KAPAAU Hawaii (Reuters) - Tropical Storm Iselle pummeled the Hawaiian Islands with high winds and heavy rain on Friday, forcing hundreds to seek shelter and knocking out power to 23,000 people as residents kept a wary eye on an even more powerful storm headed their way.
Iselle weakened into a tropical storm before reaching Hawaii and officials said it was blunted to some extent by the state’s mountainous Big Island, though high winds and heavy rain were still expected to lash smaller islands in the chain.
“The fact that the storm appears a bit benign at the moment is due to the fact that it hit the Big Island. This is not Kansas, this is not Florida,” Governor Neil Abercrombie told a news conference.
“Mauna Kea and Mauna Loa are formidable topographical features, and the storm smacked into these great volcanic mountains and (that) helped to break it apart, but the wind and rain part of it are still moving,” he said. “We are going to get hit with huge amounts of rain coming down and gusting winds that can put debris out there.”
As Iselle passed over the Big Island with winds up to 50 miles per hour and pummeled eastern areas from Puna to Hilo with heavy rains, some 2,000 people hunkered down in evacuation shelters across the state.
Another 23,000 people were left without power on the Big Island and Maui, according to utility companies, and the National Weather Service issued flash flood warnings for the entire Big Island as well as the windward side of Oahu, where forecasters predicted heavy rain in windward areas.

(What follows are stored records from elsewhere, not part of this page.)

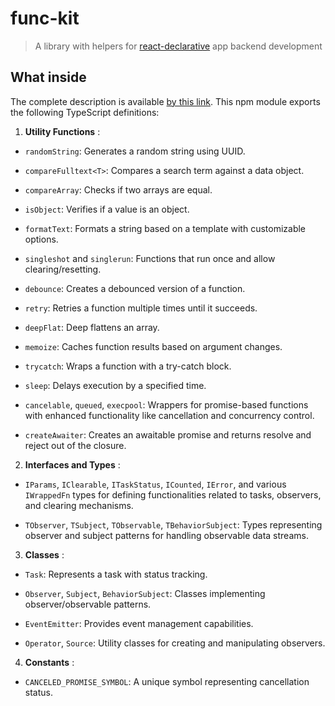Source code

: # func-kit

> A library with helpers for [react-declarative](https://github.com/react-declarative/react-declarative) app backend development

## What inside

The complete description is available [by this link](https://github.com/react-declarative/react-declarative/blob/master/docs/code/UTILS.md). This npm module exports the following TypeScript definitions:
 
1. **Utility Functions** : 

  - `randomString`: Generates a random string using UUID.
 
  - `compareFulltext<T>`: Compares a search term against a data object.
 
  - `compareArray`: Checks if two arrays are equal.
 
  - `isObject`: Verifies if a value is an object.
 
  - `formatText`: Formats a string based on a template with customizable options.
 
  - `singleshot` and `singlerun`: Functions that run once and allow clearing/resetting.
 
  - `debounce`: Creates a debounced version of a function.
 
  - `retry`: Retries a function multiple times until it succeeds.
 
  - `deepFlat`: Deep flattens an array.
 
  - `memoize`: Caches function results based on argument changes.
 
  - `trycatch`: Wraps a function with a try-catch block.
 
  - `sleep`: Delays execution by a specified time.
 
  - `cancelable`, `queued`, `execpool`: Wrappers for promise-based functions with enhanced functionality like cancellation and concurrency control.
 
  - `createAwaiter`: Creates an awaitable promise and returns resolve and reject out of the closure.
 
2. **Interfaces and Types** : 

  - `IParams`, `IClearable`, `ITaskStatus`, `ICounted`, `IError`, and various `IWrappedFn` types for defining functionalities related to tasks, observers, and clearing mechanisms.
 
  - `TObserver`, `TSubject`, `TObservable`, `TBehaviorSubject`: Types representing observer and subject patterns for handling observable data streams.
 
3. **Classes** : 

  - `Task`: Represents a task with status tracking.
 
  - `Observer`, `Subject`, `BehaviorSubject`: Classes implementing observer/observable patterns.
 
  - `EventEmitter`: Provides event management capabilities.
 
  - `Operator`, `Source`: Utility classes for creating and manipulating observers.
 
4. **Constants** : 

  - `CANCELED_PROMISE_SYMBOL`: A unique symbol representing cancellation status.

All ports were closed.
Abercrombie said that even as the eye of the storm moved south past the Big Island, a broader cone of wind and rain could still affect other islands, warning residents: “Do not be fooled by the fact that there may appear to be a lull right now.”

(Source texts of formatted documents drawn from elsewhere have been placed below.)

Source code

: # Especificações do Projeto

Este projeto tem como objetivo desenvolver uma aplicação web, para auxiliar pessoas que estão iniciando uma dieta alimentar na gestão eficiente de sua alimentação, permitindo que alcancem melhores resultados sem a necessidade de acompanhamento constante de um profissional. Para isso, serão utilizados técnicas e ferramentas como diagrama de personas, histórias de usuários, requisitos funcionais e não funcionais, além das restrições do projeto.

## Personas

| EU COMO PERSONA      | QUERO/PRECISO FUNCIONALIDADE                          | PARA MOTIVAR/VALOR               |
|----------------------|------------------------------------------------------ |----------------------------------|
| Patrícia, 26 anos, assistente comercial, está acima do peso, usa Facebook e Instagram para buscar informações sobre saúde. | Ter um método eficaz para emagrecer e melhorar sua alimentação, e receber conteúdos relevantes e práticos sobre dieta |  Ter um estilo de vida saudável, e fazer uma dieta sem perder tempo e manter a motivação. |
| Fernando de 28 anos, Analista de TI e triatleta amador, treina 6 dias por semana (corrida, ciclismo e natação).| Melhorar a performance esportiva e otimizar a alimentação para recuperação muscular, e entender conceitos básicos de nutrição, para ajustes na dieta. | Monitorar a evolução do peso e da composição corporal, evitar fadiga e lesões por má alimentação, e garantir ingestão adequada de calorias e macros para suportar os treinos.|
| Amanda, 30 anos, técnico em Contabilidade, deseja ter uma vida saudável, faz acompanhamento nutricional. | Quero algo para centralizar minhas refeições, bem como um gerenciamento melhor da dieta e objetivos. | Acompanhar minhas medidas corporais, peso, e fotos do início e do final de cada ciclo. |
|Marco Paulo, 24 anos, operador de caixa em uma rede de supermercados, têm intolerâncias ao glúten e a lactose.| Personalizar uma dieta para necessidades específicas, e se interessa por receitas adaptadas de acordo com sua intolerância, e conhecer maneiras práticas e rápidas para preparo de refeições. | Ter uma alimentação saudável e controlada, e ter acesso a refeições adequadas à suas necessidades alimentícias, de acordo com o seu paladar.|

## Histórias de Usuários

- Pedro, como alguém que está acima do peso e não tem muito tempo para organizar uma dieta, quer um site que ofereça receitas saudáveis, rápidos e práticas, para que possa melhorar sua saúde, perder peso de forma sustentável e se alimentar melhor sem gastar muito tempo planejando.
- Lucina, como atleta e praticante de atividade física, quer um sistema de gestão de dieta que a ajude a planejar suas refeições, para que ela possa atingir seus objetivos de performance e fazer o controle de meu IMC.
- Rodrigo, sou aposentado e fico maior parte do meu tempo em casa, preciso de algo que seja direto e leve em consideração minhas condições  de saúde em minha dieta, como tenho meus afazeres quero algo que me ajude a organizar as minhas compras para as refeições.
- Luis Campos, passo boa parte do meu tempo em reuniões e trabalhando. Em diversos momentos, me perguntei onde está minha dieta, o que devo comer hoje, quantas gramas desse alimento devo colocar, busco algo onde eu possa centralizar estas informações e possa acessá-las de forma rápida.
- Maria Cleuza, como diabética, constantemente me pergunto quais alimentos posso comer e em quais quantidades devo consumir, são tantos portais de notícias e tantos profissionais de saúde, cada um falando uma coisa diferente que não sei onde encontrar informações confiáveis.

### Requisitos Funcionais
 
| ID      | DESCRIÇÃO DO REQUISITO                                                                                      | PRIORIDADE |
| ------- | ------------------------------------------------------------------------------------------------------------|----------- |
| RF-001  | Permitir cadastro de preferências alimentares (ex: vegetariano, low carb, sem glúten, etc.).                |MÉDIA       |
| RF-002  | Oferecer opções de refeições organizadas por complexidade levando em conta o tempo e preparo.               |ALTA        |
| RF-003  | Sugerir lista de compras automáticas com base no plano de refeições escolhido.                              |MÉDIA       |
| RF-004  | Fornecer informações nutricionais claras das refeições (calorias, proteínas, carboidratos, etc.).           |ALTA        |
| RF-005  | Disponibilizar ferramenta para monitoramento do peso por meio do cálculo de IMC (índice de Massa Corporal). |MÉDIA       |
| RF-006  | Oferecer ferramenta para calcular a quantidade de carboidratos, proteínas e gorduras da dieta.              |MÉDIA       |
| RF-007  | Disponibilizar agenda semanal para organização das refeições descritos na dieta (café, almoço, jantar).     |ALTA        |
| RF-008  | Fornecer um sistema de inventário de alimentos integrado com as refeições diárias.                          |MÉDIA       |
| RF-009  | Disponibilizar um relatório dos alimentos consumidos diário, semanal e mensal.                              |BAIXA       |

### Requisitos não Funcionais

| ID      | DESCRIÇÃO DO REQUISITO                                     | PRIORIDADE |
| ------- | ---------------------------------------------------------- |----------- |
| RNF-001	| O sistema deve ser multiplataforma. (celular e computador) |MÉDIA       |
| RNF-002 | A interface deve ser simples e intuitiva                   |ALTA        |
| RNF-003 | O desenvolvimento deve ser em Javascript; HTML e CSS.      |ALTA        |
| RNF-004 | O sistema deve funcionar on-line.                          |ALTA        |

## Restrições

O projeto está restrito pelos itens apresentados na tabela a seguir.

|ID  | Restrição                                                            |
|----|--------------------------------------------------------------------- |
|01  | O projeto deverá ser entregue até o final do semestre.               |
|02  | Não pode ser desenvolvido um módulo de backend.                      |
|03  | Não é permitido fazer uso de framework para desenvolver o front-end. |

There were no reports of major injuries from Iselle, but residents who believed the worst had passed were left still bracing for Hurricane Julio, tracking right in her wake.
‘NOW THERE‘S JULIO’
Julio, which was downgraded to a Category 2 storm on Friday, was barreling toward the islands at about 16 miles per hour, carrying maximum sustained winds of 105 miles per hour (169 kph), and expected to affect the islands as early as Sunday.
“It’s raining hard here, but I guess I can expect that the worst of Iselle is over. Now there’s Julio to worry about,” said Pepeekeo resident Rae Miyashiro, who experienced power outages overnight but was otherwise unscathed.
Prediction models showed Julio weakening still further as it nears Hawaii, and officials said its latest model showed it would track about 150 miles (240 km) north of the archipelago early on Sunday.
“Julio will be passing over cooler waters compared to Iselle and is forecast to weaken to a tropical storm before nearing Hawaii waters,” Dan Kottlowski of AccuWeather said. “Rainfall could still be locally heavy, especially in the higher terrain as a result of the tropical flow of moisture.”
But even if the storm veers away from the Hawaiian Islands, forecasters said, it could still bring high winds and considerable amounts of rain.
In anticipation of the rare back-to-back storms, Hawaii residents have scrambled to stock up on supplies. Abercrombie signed an emergency proclamation freeing up funds and resources, and authorities advised residents to prepare seven-day disaster supply kits and cautioned them against driving except in an emergency.
Hawaii’s schools and many stores and offices were closed on Friday, but authorities planned to keep airports open so planes could land in an emergency, although some airlines had canceled flights, officials said.
Power was out at the Olinda Water Treatment plant in a rural area of Maui, and officials told some 700 water customers to conserve water, County of Maui spokesman Rod Antone said.